Passage to read >>

------------------------------------------------------------------------

Porsche's new 2.0-litre engine has an astonishing mix of performance, economy and flexibility, and the 718 Boxster has brilliant handling, sharper styling and great quality, but the noise it makes won't appeal to all, it has a plain cabin and it's pricey.
In the metal
Porsche has improved the cabin's layout with a nice new touchscreen that includes such things as Apple CarPlay, and it both looks good and works well. The rest of the cabin is much as before though - a slightly scatter-shot button layout and the same, familiar three dials behind the steering wheel. It all works well enough, but there's not much inspiration in there.
Of course, one of the Boxster's attributes is that it's surprisingly practical. There are but two seats, but they are set in a roomy cabin that is comfortable for a long journey. The front and rear luggage compartments are big enough to be useful and the convertible hood powers up and down with commendable speed - and you can do that when the car is travelling as fast as 60km/h. I think the 718 also looks better than ever. Porsche has tweaked the headlights and the bumpers a bit compared to the old '981' model and it looks a little sharper and better defined now.
Driving it
Let's just remind everyone, for a moment, of how many great four-cylinder Porsches there have been. The original 356, of course, was a four-pot car with essentially a modified Beetle engine in the back. The original Porsche 911 came in four-cylinder form as the 912 and the 914 sold in the seventies was Porsche's first mid-engined car. The Porsche 924 may have had the engine from a van in it, but it's still a great car to drive and there's no doubting the performance of the later 944, or the incredibly balanced handling of the later 968 Clubsport model. Let's also not forget that the 919 hybrid racer that has now won Le Mans twice on the bounce uses a four-cylinder engine. And now the new 718 Boxster takes its nominative numerals from the small, light and rapid 718 and 718 RSK racers of the early sixties.
Which perhaps doesn't explain quite why Porsche aficionados are so up in arms about the 718 Boxster's new four-cylinder engine. Since birth the Boxster, and the Cayman coupe it sired, have been powered by slightly down-sized, down-powered versions of the 911's legendary flat-six, which finished production recently in 2.7 and 3.4-litre forms. Now, there were many, many reasons for loving those flat-six engines, not least the metallic roar that came from the exhausts as you passed 4,500rpm, which could make every run to the shops feel like a lap of La Sarthe.
The four-cylinder engine doesn't have that. While the newly-turbocharged 911 has managed to retain at least some of the classic sound, the 718's flat-four is rather different. It idles with lumpy, but not especially musical, intent and when you rev it there's a rather pleasing flat, booming blat than comes out. It sounds like a cross between a classic Subaru Impreza rally car from the '90s and a highly modified (original) Volkswagen Beetle. It's neither sonorous nor symphonic in the manner of the old flat-six, but I have to say it grew on me, in spite of the fact that neither the pitch nor the tone ever changes. I can see why true-blue Porsche-philes have, shall we say, 'issues' with it, but I liked it.

------------------------------------------------------------------------

Record set >>

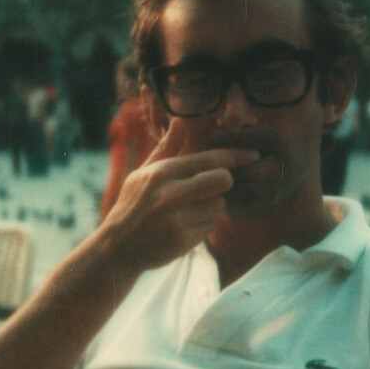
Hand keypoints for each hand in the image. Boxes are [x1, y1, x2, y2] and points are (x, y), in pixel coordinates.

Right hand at [101, 117, 259, 272]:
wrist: (117, 248)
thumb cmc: (132, 206)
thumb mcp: (143, 174)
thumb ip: (166, 149)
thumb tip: (180, 121)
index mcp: (161, 173)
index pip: (208, 159)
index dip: (234, 156)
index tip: (252, 155)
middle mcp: (170, 194)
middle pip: (222, 180)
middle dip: (224, 182)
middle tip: (211, 188)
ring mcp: (177, 218)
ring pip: (218, 205)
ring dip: (211, 207)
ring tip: (188, 212)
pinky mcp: (182, 240)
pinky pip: (209, 227)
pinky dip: (202, 227)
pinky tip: (183, 228)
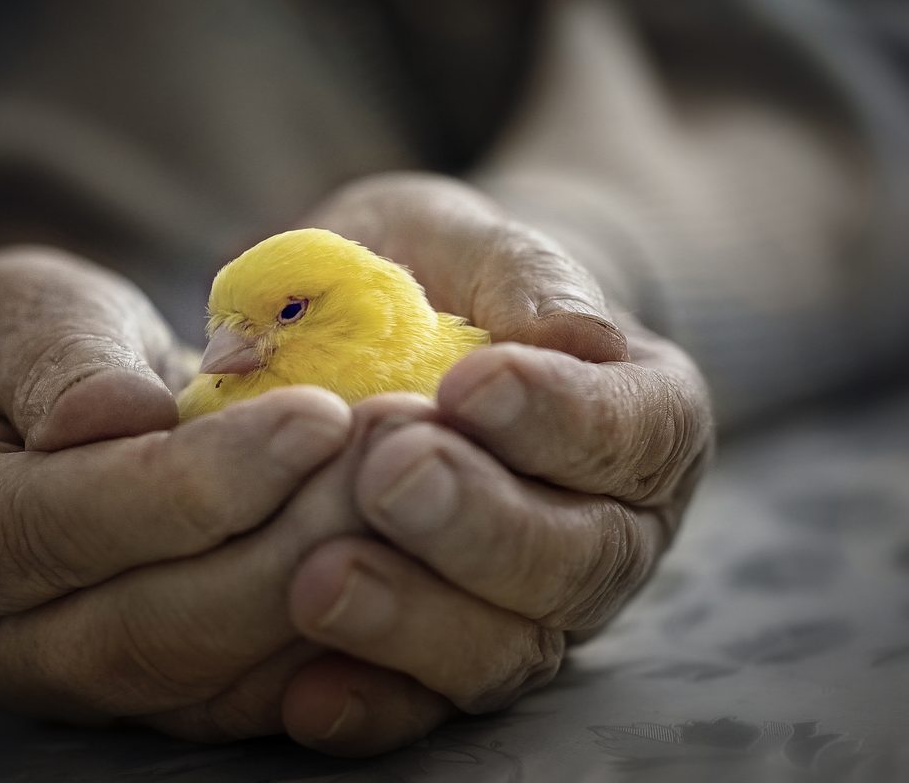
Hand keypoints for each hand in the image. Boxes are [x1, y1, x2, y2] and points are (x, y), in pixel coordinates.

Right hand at [0, 246, 367, 738]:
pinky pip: (262, 692)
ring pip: (226, 674)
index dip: (205, 479)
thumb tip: (111, 418)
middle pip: (166, 625)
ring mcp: (97, 674)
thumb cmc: (20, 347)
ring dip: (340, 589)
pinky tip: (415, 561)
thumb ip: (56, 362)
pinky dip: (347, 642)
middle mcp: (16, 631)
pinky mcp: (169, 683)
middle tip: (400, 455)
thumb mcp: (11, 318)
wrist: (37, 414)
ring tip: (423, 491)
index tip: (318, 415)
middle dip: (298, 543)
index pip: (78, 522)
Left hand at [281, 173, 713, 753]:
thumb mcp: (475, 240)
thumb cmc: (445, 274)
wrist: (398, 330)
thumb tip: (577, 331)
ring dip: (418, 619)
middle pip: (577, 559)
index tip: (470, 381)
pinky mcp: (450, 650)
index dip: (561, 418)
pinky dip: (371, 702)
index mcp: (639, 417)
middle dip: (482, 521)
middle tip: (389, 469)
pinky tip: (303, 695)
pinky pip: (426, 701)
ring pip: (508, 645)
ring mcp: (532, 601)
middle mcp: (607, 524)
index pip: (635, 433)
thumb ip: (522, 271)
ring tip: (322, 579)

------------------------------------------------------------------------

Exercise >>
Write out, word for word, the part of the 718 Boxster review above that opens with the words containing "In the metal" and closes with "inspiration in there.".

Your solution >>
In the metal
Porsche has improved the cabin's layout with a nice new touchscreen that includes such things as Apple CarPlay, and it both looks good and works well. The rest of the cabin is much as before though - a slightly scatter-shot button layout and the same, familiar three dials behind the steering wheel. It all works well enough, but there's not much inspiration in there.